Times are Changing…Story by FBCHS Journalism Class

America is Changing... I came across the dead mall phenomenon in the United States and question the class on some of the radical changes I am seeing just in my lifetime in the culture. This article is a reflection on what they see.
America is Changing… I came across the dead mall phenomenon in the United States and questioned the class on some of the radical changes I am seeing during my lifetime in the American culture. This article is a reflection of what they see.

What’s Next?

We live in what is called the Y generation. This generation is one that invokes the questions of; ‘why work?’, ‘why earn money’, and ‘why wear decent clothes’. These questions then form new ones, and it becomes a total domino effect as time passes. People in my generation don’t view as getting their first car as a freedom, a ticket to getting away from their suffocating parents. No, now kids are seeing cars as a standard, a name tag, a label, and stereotype. The more expensive, the cooler your car is, the more you are paid attention to and people will notice you more. We have drifted into a generation of being lazy, addicted to electronics, buying whatever we want, and really not caring about a lot of things.

__Dataset excerpt__:
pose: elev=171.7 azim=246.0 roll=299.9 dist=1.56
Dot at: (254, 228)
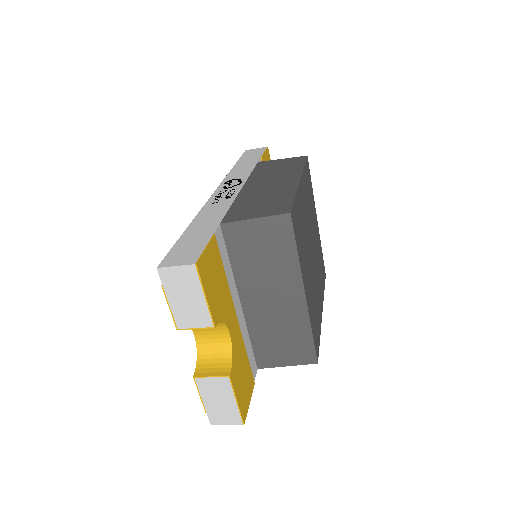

__What the task requires__:
Reproduce the whole journalism class article on changing times word for word.

__Right answer__:
Times are Changing…Story by FBCHS Journalism Class

America is Changing... I came across the dead mall phenomenon in the United States and question the class on some of the radical changes I am seeing just in my lifetime in the culture. This article is a reflection on what they see.
America is Changing… I came across the dead mall phenomenon in the United States and questioned the class on some of the radical changes I am seeing during my lifetime in the American culture. This article is a reflection of what they see.

What’s Next?

We live in what is called the Y generation. This generation is one that invokes the questions of; ‘why work?’, ‘why earn money’, and ‘why wear decent clothes’. These questions then form new ones, and it becomes a total domino effect as time passes. People in my generation don’t view as getting their first car as a freedom, a ticket to getting away from their suffocating parents. No, now kids are seeing cars as a standard, a name tag, a label, and stereotype. The more expensive, the cooler your car is, the more you are paid attention to and people will notice you more. We have drifted into a generation of being lazy, addicted to electronics, buying whatever we want, and really not caring about a lot of things.